Em meio a umas quatro pessoas que se digladiavam para escolher os melhores pãezinhos, escolhi os meus, discretamente. Para mim todos pareciam iguais, mas aparentemente eu era o único a não achar defeito em pelo menos metade. Fui para a fila pesar, onde novamente alguém deu seu ‘jeitinho’ de entrar na minha frente. Ao pesar meus pães, sorri para a atendente e disse: “Boa tarde”. Ela me respondeu com um: “PRÓXIMO!” tão estridente que devo ter feito a careta mais feia do mundo. Paguei meus pães, e ao sair, um mendigo me pediu dinheiro. Não dei, mas perguntei se ele gostaria de comer um dos meus pães. Ele virou a cara, resmungando qualquer coisa.

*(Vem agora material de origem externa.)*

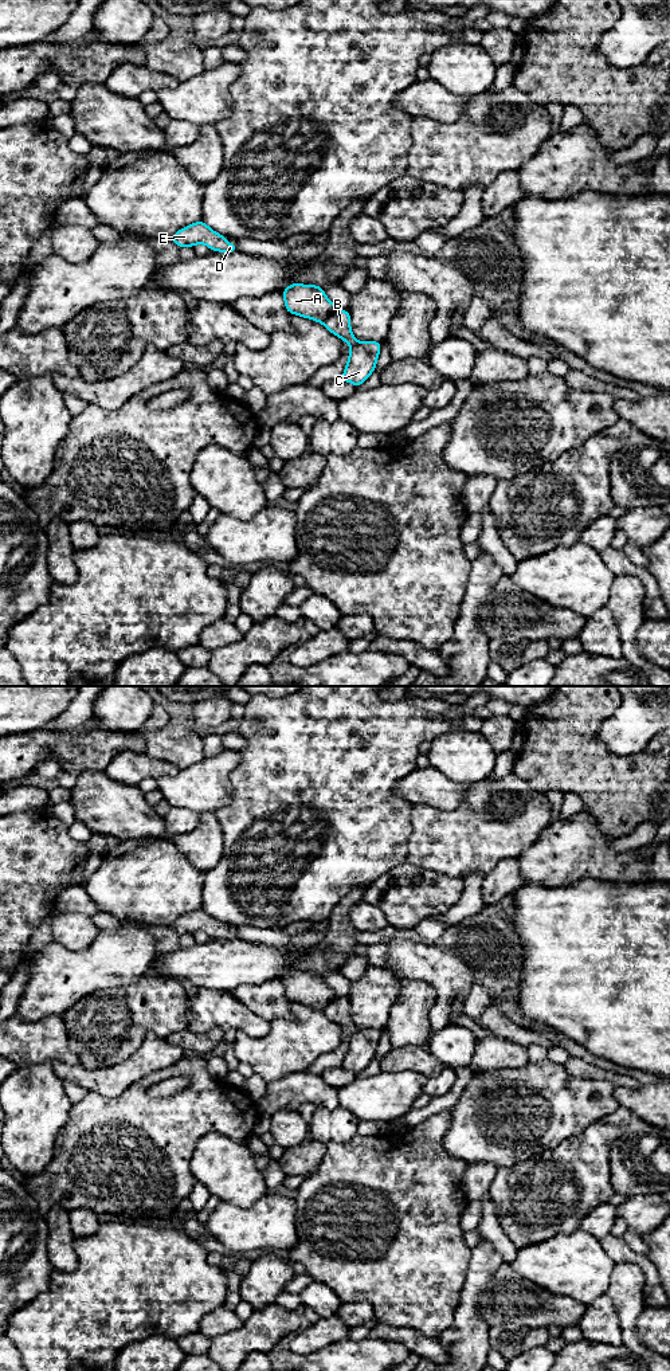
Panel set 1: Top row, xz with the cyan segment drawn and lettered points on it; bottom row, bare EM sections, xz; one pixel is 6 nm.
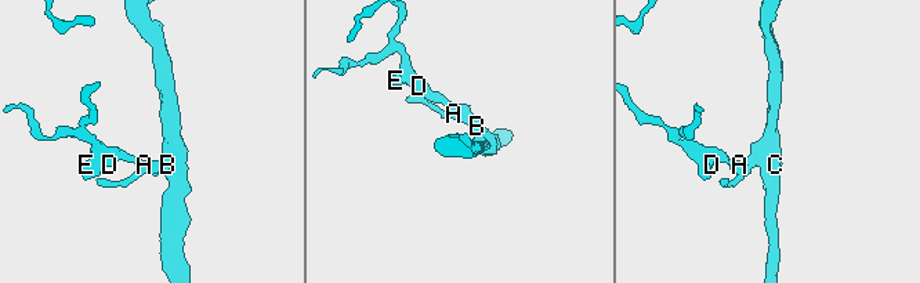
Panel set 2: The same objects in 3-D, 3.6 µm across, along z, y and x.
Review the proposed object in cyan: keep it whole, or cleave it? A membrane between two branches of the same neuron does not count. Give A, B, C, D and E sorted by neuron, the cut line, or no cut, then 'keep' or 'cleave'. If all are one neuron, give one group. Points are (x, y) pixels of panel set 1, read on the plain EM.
A D E / B C | xz (337, 997), (322, 1010) | cleave

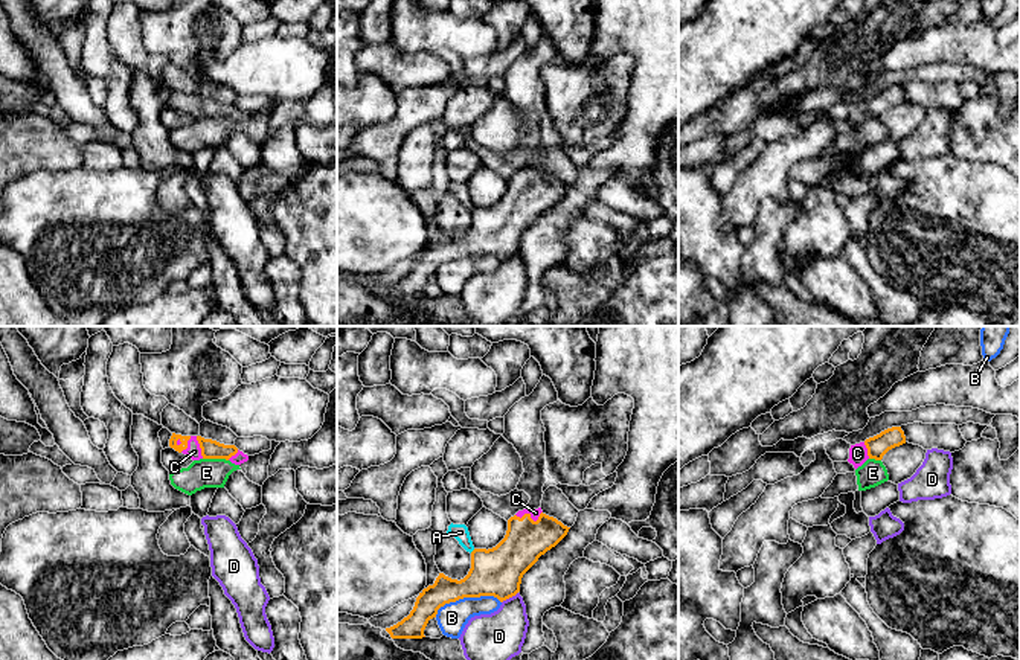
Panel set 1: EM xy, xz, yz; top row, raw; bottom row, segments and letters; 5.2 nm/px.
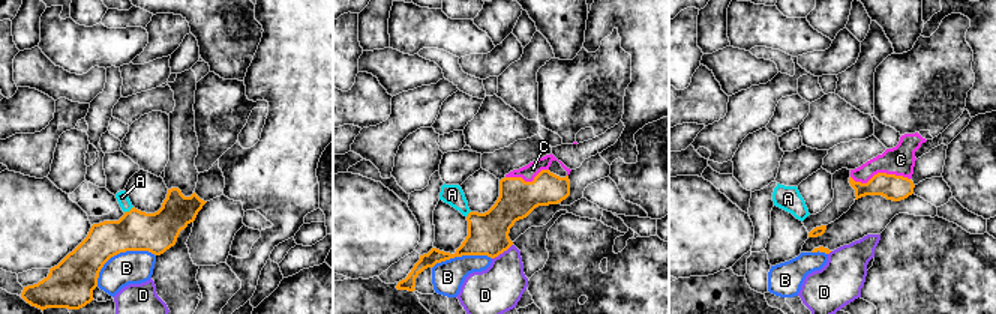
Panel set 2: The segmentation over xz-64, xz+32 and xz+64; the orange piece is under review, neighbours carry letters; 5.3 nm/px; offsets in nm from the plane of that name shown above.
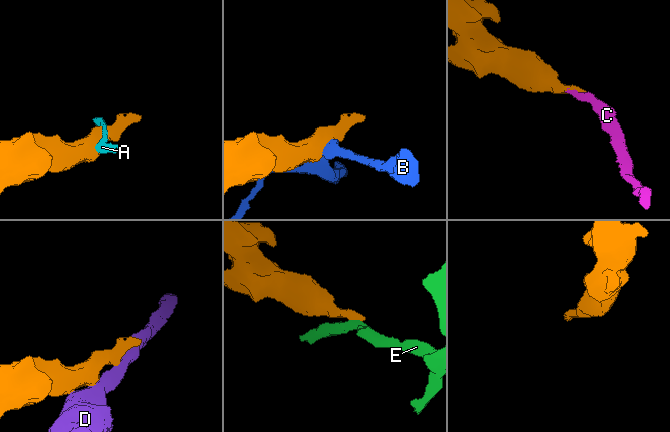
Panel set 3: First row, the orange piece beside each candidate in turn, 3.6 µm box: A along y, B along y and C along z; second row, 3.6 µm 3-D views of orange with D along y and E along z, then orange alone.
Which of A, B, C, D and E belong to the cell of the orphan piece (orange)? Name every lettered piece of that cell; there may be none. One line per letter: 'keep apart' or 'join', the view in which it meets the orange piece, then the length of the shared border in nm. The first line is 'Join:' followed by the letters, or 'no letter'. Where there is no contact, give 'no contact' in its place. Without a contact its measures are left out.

Já um pouco menos feliz do que quando saí de casa, atravessei com certa dificuldade a Aimorés. Fiquei mal acostumado a qualquer carro parar para mim quando estou na faixa de pedestres, ao viver alguns meses fora. Ninguém parou. Quem conhece sabe como é difícil atravessar aquele cruzamento da Aimorés com a Maranhão. Resolvi descer pela Maranhão. O dia continuava lindo. Aquelas ruas do bairro Funcionários, arborizadas, sempre me faziam sentir bem. Quase chegando na Carandaí uma senhora, já velhinha, atravessava a rua, na faixa de pedestres. Um carro passou correndo, buzinou três vezes e quase a derrubou no chão. Assustada, derrubou sua sacola de pães de queijo. Ajudei ela a catar e fiz questão de ajudá-la a terminar de atravessar a rua. Dona Marta, o nome dela. Deu um sorriso e me agradeceu. Tinha ido comprar pães de queijo para o neto que ia visitá-la mais tarde. Ele quase nunca a visitava, mas quando o fazia ela gostava sempre de coar um café quentinho e servir uma cesta de pães de queijo, em uma simples demonstração do carinho que ela tinha por ele. Não conversamos muito, mas ela deu dois tapinhas de leve no meu ombro e me desejou um bom fim de dia.
Abri o meu melhor sorriso. Enxerguei ali naquela senhora minha avó já falecida e fiquei com os olhos cheios de água ao lembrar quantas vezes ela enchera a mesa de roscas e pães de queijo a me esperar.
Não sei onde exatamente as pessoas esqueceram as pequenas delicadezas. Reclamam dos políticos, reclamam dos pães. Criticam terem usado a imagem da Iemanjá pra representar o Brasil no encerramento das Olimpíadas. Criticam as crueldades que Carminhas da vida fazem, mas não enxergam que são os próprios pequenos vilões no mundo real. Trabalham muito e talvez por isso se sintam no direito de serem tão apressados e descortezes em tudo na vida. Aquelas pessoas na padaria, a atendente, o motorista do carro provavelmente chegaram em casa e resmungaram sobre o seu dia. E Dona Marta? Ah, ela deve ter sentido a maior felicidade do mundo só com um abraço do neto. Essa sim sabe viver.